Fotocraft Camera Club: More than Seven Decades of Photography in the Nation’s Capital

The Fotocraft Camera Club began at the 12th Street YMCA in 1937, and quickly established itself as the District’s premiere photography organization for African Americans. When the 12th Street YMCA closed its doors in 1982, Fotocraft persevered, moving to the 19th Street Baptist Church where members continue to meet twice per month. To celebrate their club’s storied past, Fotocraft initiated this oral history project to preserve the memories of its long-time members which will be interpreted in the context of the history of Washington, DC, and of the iconic 12th Street YMCA. 

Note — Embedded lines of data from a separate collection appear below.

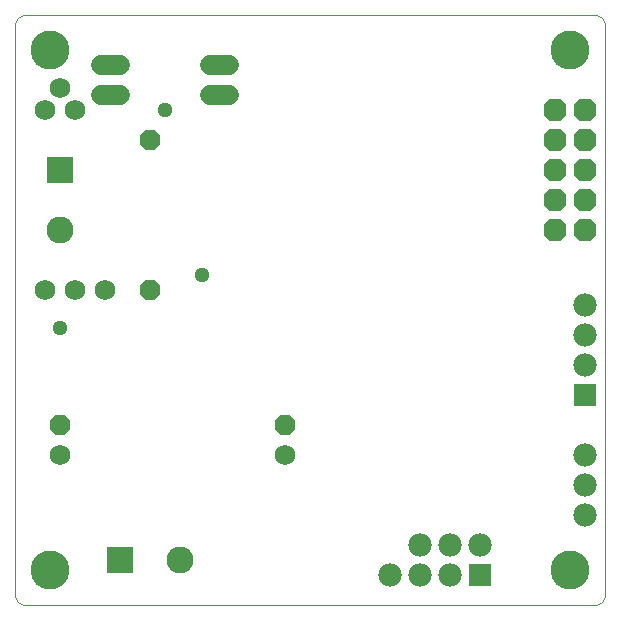
<source format=gbs>
G75*
G70*
%OFA0B0*%
%FSLAX24Y24*%
%IPPOS*%
%LPD*%
%AMOC8*
5,1,8,0,0,1.08239X$1,22.5*
%
%ADD10C,0.0000*%
%ADD11C,0.1300*%
%ADD12C,0.0512*%
%ADD13R,0.0780X0.0780*%
%ADD14C,0.0780*%
%ADD15C,0.0680*%
%ADD16R,0.0900X0.0900*%
%ADD17C,0.0900*%
%ADD18OC8,0.0680*%
%ADD19OC8,0.0760*%
%ADD20C,0.0680*%
%ADD21C,0.0690*%
D10*
X000160Y000554D02*
X000160Y019451D01*
X000162Y019490D01*
X000168Y019528D01*
X000177Y019565D01*
X000190Y019602D01*
X000207Y019637D01*
X000226Y019670D01*
X000249Y019701D01*
X000275Y019730D01*
X000304Y019756D01*
X000335Y019779D01*
X000368Y019798D01*
X000403Y019815D01*
X000440Y019828D01*
X000477Y019837D01*
X000515Y019843D01*
X000554Y019845D01*
X019451Y019845D01*
X019490Y019843D01*
X019528Y019837D01*
X019565Y019828D01*
X019602Y019815D01*
X019637Y019798D01*
X019670Y019779D01*
X019701Y019756D01*
X019730Y019730D01*
X019756Y019701D01*
X019779Y019670D01*
X019798Y019637D01*
X019815Y019602D01*
X019828Y019565D01*
X019837Y019528D01*
X019843Y019490D01*
X019845Y019451D01*
X019845Y000554D01*
X019843Y000515D01*
X019837Y000477D01*
X019828Y000440D01*
X019815Y000403D01*
X019798Y000368D01*
X019779Y000335D01*
X019756Y000304D01*
X019730Y000275D01*
X019701Y000249D01*
X019670Y000226D01*
X019637Y000207D01*
X019602Y000190D01*
X019565Y000177D01*
X019528Y000168D01*
X019490Y000162D01*
X019451Y000160D01*
X000554Y000160D01*
X000515Y000162D01*
X000477Y000168D01*
X000440Y000177D01*
X000403Y000190D01*
X000368Y000207D01*
X000335Y000226D01*
X000304Y000249D01*
X000275Y000275D01*
X000249Y000304D01*
X000226Y000335D01*
X000207Y000368D01*
X000190Y000403D01*
X000177Y000440D01*
X000168Y000477D01*
X000162Y000515D01*
X000160Y000554D01*
D11*
X001341Y001341D03*
X001341Y018664D03*
X018664Y018664D03*
X018664Y001341D03*
D12*
X006410Y011160D03*
X001660Y009410D03*
X005160Y016660D03*
D13*
X019160Y007160D03*
X015660Y001160D03*
D14*
X015660Y002160D03*
X014660Y002160D03*
X014660Y001160D03*
X013660Y001160D03*
X013660Y002160D03*
X012660Y001160D03*
X019160Y003160D03*
X019160Y004160D03*
X019160Y005160D03*
X019160Y008160D03*
X019160Y009160D03*
X019160Y010160D03*
D15*
X007300Y017160D02*
X006660Y017160D01*
X006660Y018160D02*
X007300Y018160D01*
X003660Y018160D02*
X003020Y018160D01*
X003020Y017160D02*
X003660Y017160D01*
D16*
X001660Y014660D03*
X003660Y001660D03*
D17*
X005660Y001660D03*
X001660Y012660D03*
D18*
X004660Y010660D03*
X001660Y006160D03*
X009160Y006160D03*
X004660Y015660D03*
D19*
X018160Y015660D03*
X018160Y014660D03*
X018160Y013660D03*
X018160Y012660D03*
X019160Y012660D03*
X019160Y013660D03*
X019160Y014660D03*
X019160Y015660D03*
X019160Y016660D03*
X018160Y016660D03*
D20*
X009160Y005160D03*
X001660Y005160D03*
D21*
X001160Y010660D03*
X002160Y010660D03*
X003160Y010660D03*
X002160Y016660D03*
X001660Y017410D03*
X001160Y016660D03*
M02*

</source>
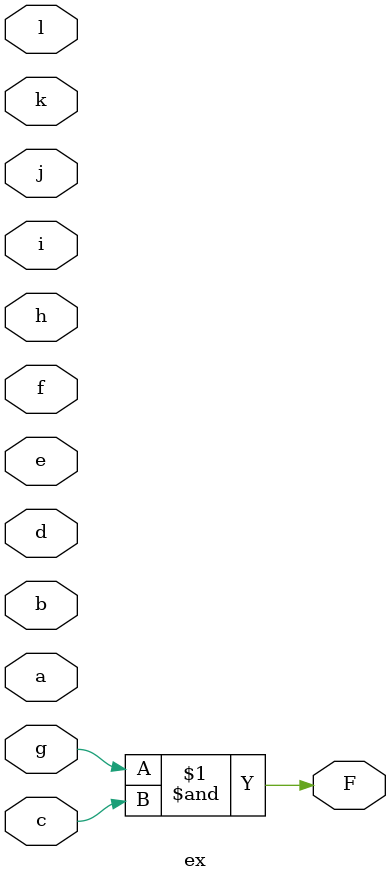
<source format=v>

module ex ( 
    a, b, c, d, e, f, g, h, i, j, k, l,
    F  );
  input  a, b, c, d, e, f, g, h, i, j, k, l;
  output F;
  assign F = g & c;
endmodule



</source>
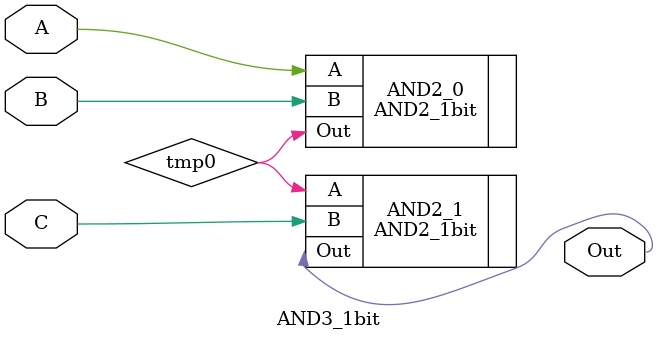
<source format=v>
module AND3_1bit(A, B, C, Out);

input A, B, C;
output Out;

wire tmp0;

AND2_1bit AND2_0(.A(A), .B(B), .Out(tmp0));
AND2_1bit AND2_1(.A(tmp0), .B(C), .Out(Out));

endmodule

</source>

Uncovering a Piece of Capitol Hill History through stories of the Capitol Hill Arts Workshop

The Capitol Hill Arts Workshop has provided classes, performances, lectures, and exhibits to the Washington, DC community for nearly 40 years. This year, they inaugurated an oral history project to preserve the memories of the individuals whose lives they’ve touched. As the interviews are completed, Project Director Peter DiMuro will analyze them and create an interpretive brochure.

Third Annual Historic Church Tour of Deanwood

This architectural and cultural tour of Deanwood’s churches aims to engage and educate audiences about the heritage of some of the most iconic buildings in the neighborhood. Though the history of these buildings is not widely known outside of Deanwood, the memories and stories they represent are an important part of the city’s past. Deanwood Heights Mainstreets publishes a spectacular booklet that highlights and interprets each of the tour stops. 

Living Images in My World: A History Beneath Us - Forgotten Sacred Ground Across the River Creek

Last Summer, "I Saw! The Experience of Learning in DC Project" took students from the Columbia Heights Youth on a journey through time, combining historic research with material culture and anthropological studies. The students visited The Mt. Zion Church Female Union Band Cemetery, and conducted research at libraries and archives throughout the city in an attempt to reconstruct the lives of six African Americans who cannot be found in their history textbooks. The students then produced a blog, a documentary film, and a booklet with a full bibliography.

What's In a Name: Profiles of the Trailblazers, History and Heritage of District of Columbia Public and Public Charter Schools

This project is a continuation of Women of the Dove's efforts to document the history of DC's Public and Public Charter schools. The organization has produced a booklet, and a CD highlighting their research on 86 schools, and this most recent grant has allowed them to document an additional 75 schools.